И я понял, что он давно уже со страхом ждал только одного: чем это кончится.
— Я пойду к ней, — объявил он, вставая. — Надеюсь, что там (Инститорис имел в виду полицейский участок) меня до неё допустят.
Я сказал, что этой ночью ему вряд ли разрешат свидание, но он ответил слабым голосом, что обязан хотя бы попытаться, торопливо надел пальто и вышел.
Когда я остался в комнате, где бюст Инесы, изысканный и роковой, глядел на меня с пьедестала, мысли мои устремились туда, куда они не раз уже устремлялись в эти последние часы. «Ещё одна жестокая весть!» — подумал я. Но странное оцепенение, охватившее мои члены и даже лицевые мускулы, не позволяло мне подойти к телефону и вызвать Пфейферинг. Неправда! Я снял трубку, я держал её в опущенной руке и слышал приглушённый, словно раздававшийся из подземелья голос телефонистки.

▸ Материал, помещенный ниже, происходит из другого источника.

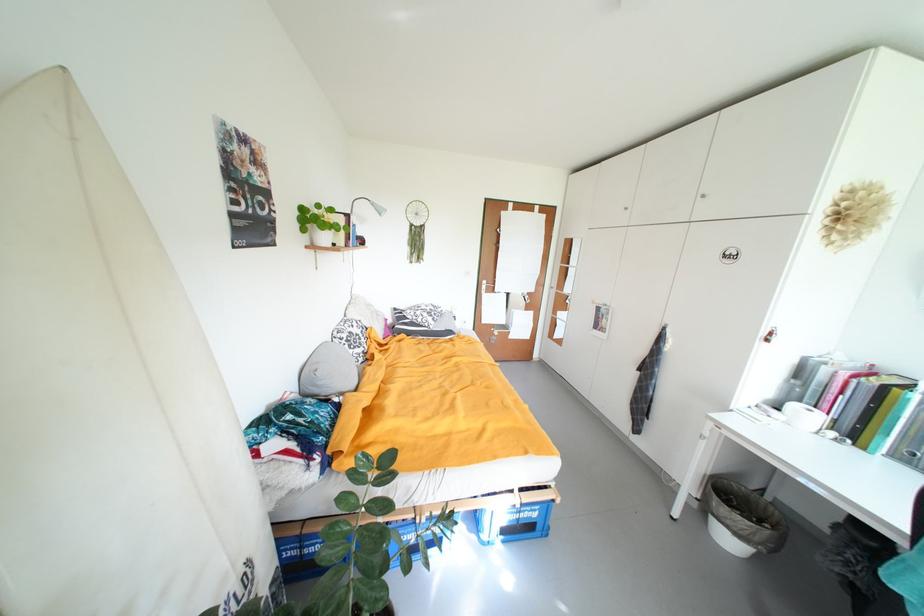
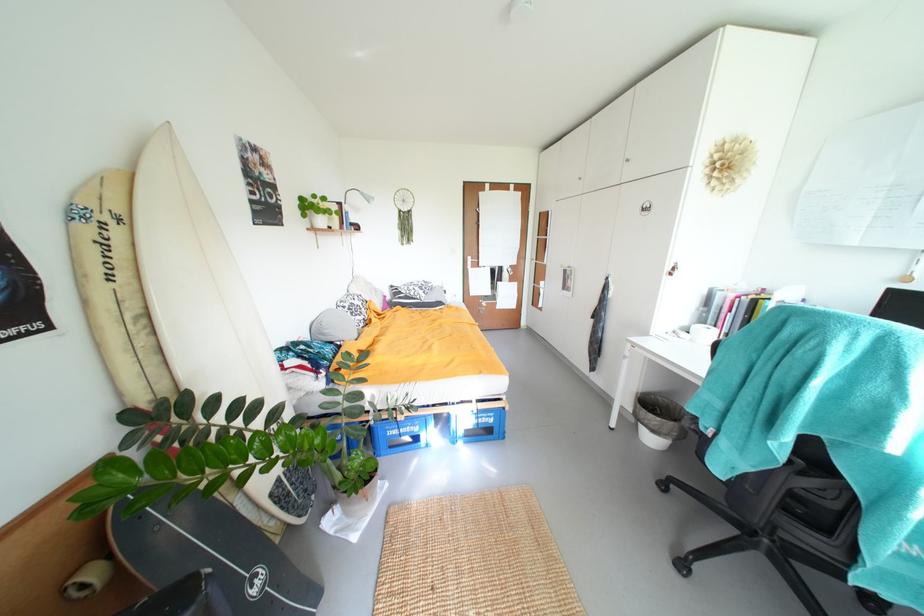
In the second image, find the point that corresponds to the point at 494,294 in the first image.

(480, 268)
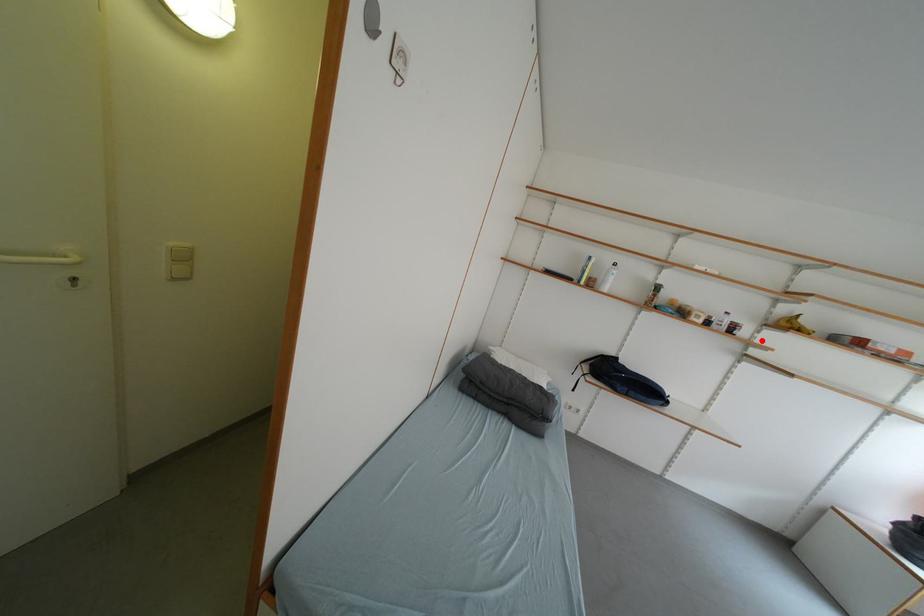
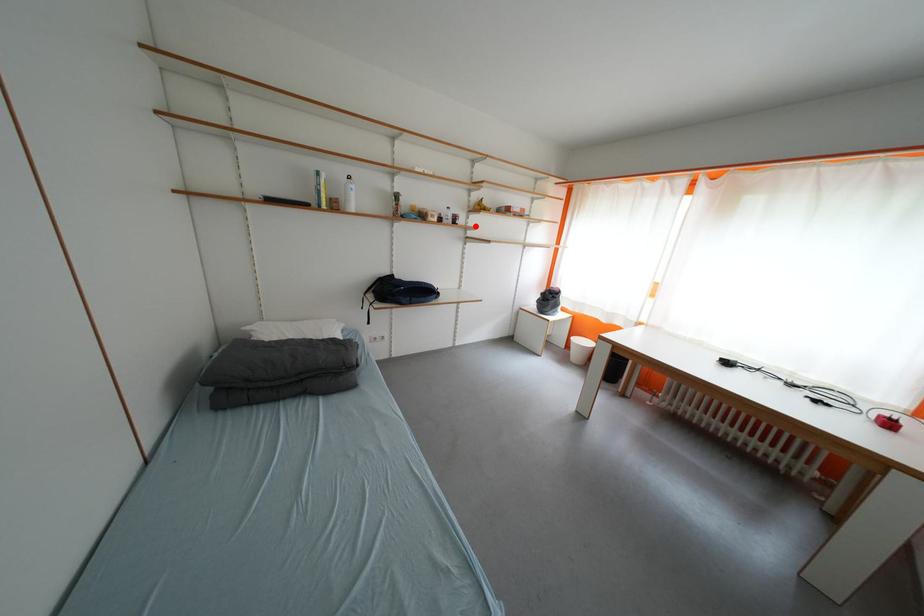
I am providing you with two images of the same scene from different viewpoints. A red point is marked on the first image and another point is marked on the second image. Is the red point in image1 aligned with the point shown in image2?

Yes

Но мне вдруг показалось, должно быть от крайней моей усталости, что я совершенно бесцельно переполошу ночным звонком семейство Швейгештилей, что не стоит рассказывать Адриану о случившемся, более того, что я буду смешон в своём рвении, и я положил трубку обратно на рычаг.
XLIII
Рассказ мой спешит к концу, как всё вокруг. Всё в страхе мчится навстречу концу, под знаком конца стоит мир, по крайней мере для нас, немцев, ибо наша тысячелетняя история дошла до абсурда, показала себя несостоятельной; давно уже шла она ложным путём и вот сорвалась в ничто, в отчаянии, в беспримерную катастрофу, в кромешную тьму, где пляшут языки адского пламени.
Если не лжёт немецкая пословица, утверждающая, что праведный путь сплошь праведен, то нельзя не признать, что путь к этому бедствию был пагубен — я употребил это слово в самом суровом, религиозном его значении, — пагубен в каждой своей пяди, в каждом изгибе, как ни горько сделать этот логический вывод тому, кто любит. Неизбежное признание этой пагубности отнюдь не равнозначно отрицанию любви. Я, рядовой немец и учёный, любил многое немецкое, более того, моя незначительная, но исполненная преданного восхищения жизнь была отдана любви, часто отпугиваемой, всегда робкой, но навеки верной любви к истинно немецкому человеку и художнику, таинственная греховность и страшный конец которого нисколько не поколебали моей любви, возможно — как знать! — являющейся лишь отблеском благоволения господня.
Весь сжавшись в ожидании неизбежной развязки, дальше которой не смеет помыслить человек, сижу я в своём фрейзингском уединении, стараясь не видеть нашего так ужасно разрушенного Мюнхена, поваленных статуй, фасадов с пустыми глазницами, уже готовых вот-вот открыть зияющее позади них «ничто», приумножив груды щебня на мостовой. Сердце моё полно жалости к неразумным моим сыновьям; они верили, как верило большинство народа, верили, ликовали, шли на жертвы и сражались, а теперь давно уже вместе с миллионами себе подобных вкусили той трезвости, которая должна обернуться полнейшей беспомощностью, последним отчаянием. Мне, не исповедовавшему их веры, не разделявшему их счастья, они не станут ближе из-за своей беды. Только ещё возложат на меня вину за неё, как будто бы мог измениться ход вещей в зависимости от моей веры или неверия. Господь да поможет им! Я один со своей старой Еленой; она заботится о моём телесном благополучии, и время от времени я читаю ей отрывки, теперь уже более гладкие, из этой книги, на окончании которой, среди этого страшного распада, сосредоточены все мои чувства и мысли.